We were really having a good time and I felt very tight with them once more.
Monday, September 10, 1973
There are so many things happening now; it’s as if the relaxed pace of the summer came to a halt suddenly and things are beginning to return to the full rhythm of life.
This morning I called Ronna – the poor girl worked all of yesterday for Mr. Fishman – and we made plans to go to Brooklyn College.
It felt strange to be at BC as a graduate, but so nice to see so many familiar faces once again. When Ronna and I arrived on campus, we ran into Sid, now busily working as Kingsman’s editor-in-chief; he said he loved spending the summer in Berkeley.
I met Mikey in LaGuardia, and as we had discussed the previous evening, Mike got him a job as the director of the new “lay advocate” program, coordinating a team of people who will advise students on their rights.
Mandy came by and gave Mikey and me big kisses. She just got back from Europe on Friday, on the same plane as Timmy and Phyllis.
When I saw Vito and we hugged hello, I realized I missed him most of all. He had a completely marvelous time in Europe all by himself and he’s still the same crazy Vito – except he’s completely come out of the closet by now, thanks to John and the GAA Firehouse.
Nancy came by, tanned and blonde, and Vito gave Nancy her birthday present. She’ll be taking some Ed courses and student-teaching this term.
In the Student Government office, Mike and Cindy were at work, and it was great to see Mrs. DeSouza, whom I belatedly thanked for the graduation card. Eddie gave me a big hello; he’s on the newSpigot/BROCO magazine with Les and Bobby.
Marty came by to say hello; he’s doing his thesis and Ruth got an appointment as a regular teacher. Costas and Melvin said hello and told us about their trip to Europe; Melvin’s looking for a place to live. When Susan came in, I talked with her about her cruise home.

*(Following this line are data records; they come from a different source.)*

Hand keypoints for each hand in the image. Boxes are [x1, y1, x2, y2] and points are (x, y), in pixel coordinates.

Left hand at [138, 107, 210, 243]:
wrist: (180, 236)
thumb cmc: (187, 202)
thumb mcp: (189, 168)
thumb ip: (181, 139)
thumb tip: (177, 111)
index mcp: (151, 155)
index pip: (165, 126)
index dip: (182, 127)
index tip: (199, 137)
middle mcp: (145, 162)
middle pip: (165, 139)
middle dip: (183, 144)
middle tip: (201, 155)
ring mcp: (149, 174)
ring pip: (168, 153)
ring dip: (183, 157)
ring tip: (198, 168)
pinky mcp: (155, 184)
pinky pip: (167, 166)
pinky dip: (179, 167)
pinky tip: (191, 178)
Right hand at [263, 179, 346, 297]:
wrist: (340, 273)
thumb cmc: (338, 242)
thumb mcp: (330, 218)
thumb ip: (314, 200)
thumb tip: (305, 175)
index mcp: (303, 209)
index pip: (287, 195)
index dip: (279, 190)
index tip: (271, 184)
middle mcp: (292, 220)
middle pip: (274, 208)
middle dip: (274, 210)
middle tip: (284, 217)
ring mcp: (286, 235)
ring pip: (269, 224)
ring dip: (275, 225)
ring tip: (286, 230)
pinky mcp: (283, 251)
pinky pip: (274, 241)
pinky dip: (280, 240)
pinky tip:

Felicia looked a bit upset. Ronna had told me that yesterday she broke up with Kevin and then confessed to his best friend, Spencer, a guy she and Susan traveled with in Europe, that she really likes him; without waiting for his response, Felicia quickly rode off on her bicycle, but they’re scheduled to meet up later today.
Ronna’s cousin Ellen also came by; she, like Ronna’s sister Sue, starts Brooklyn College this term. Ronna went off with her and had other things to do, but I was happy to sit in LaGuardia and see people like Mara, Helen, Ron, Alex, Matt, Spezz, Yolanda and all the rest after the long summer.
While I hope to do well at Richmond, Eddie said, “You will always have a home at Brooklyn College.”
I left my “home” to drive to Staten Island for my linguistics course, History of English and the Romance Languages.
The professor is George Jochnowitz, and he made it clear that we are all on a first-name basis. He’s a pleasant man and the course sounds much more interesting than I thought it would be. I left school with very positive feelings about it.
When I got home, I met Dad, who’d just come from a party for the new Ohrbach’s store in the just-opened Queens Center mall. At the party he saw, but didn’t get to speak to, Ivan’s mother.
I went with Dad to the Male Shop to pick out a few things, then I drove up Flatlands Avenue the few blocks to Ronna’s. Her house was the usual mob scene, so we went out by the landing to talk.
I had to tell Ronna that, I don’t know, my feelings toward her may be changing: there are times when I’m not sure I love her at all and I feel that I want the freedom to try new relationships.
To my surprise, she beamed. Incredibly, she too had been feeling almost exactly the same way, especially this past weekend. Ronna said she was afraid I was so passionately in love with her that she was going to break my heart, the way she did Ivan’s, by not reciprocating.
We laughed about it and agreed that we both liked each other all the time, and suddenly, curiously, I think we felt more in love than ever. Honesty really pays off: here we were, both being driven crazy by guilt, when we both felt the same way all the time.
I spent a few delicious hours with Ronna, trading tidbits of gossip we’d gotten during the day, and around midnight, I left, kissing Ronna, who looked marvelously sloppy in her house plan T-shirt, goodnight.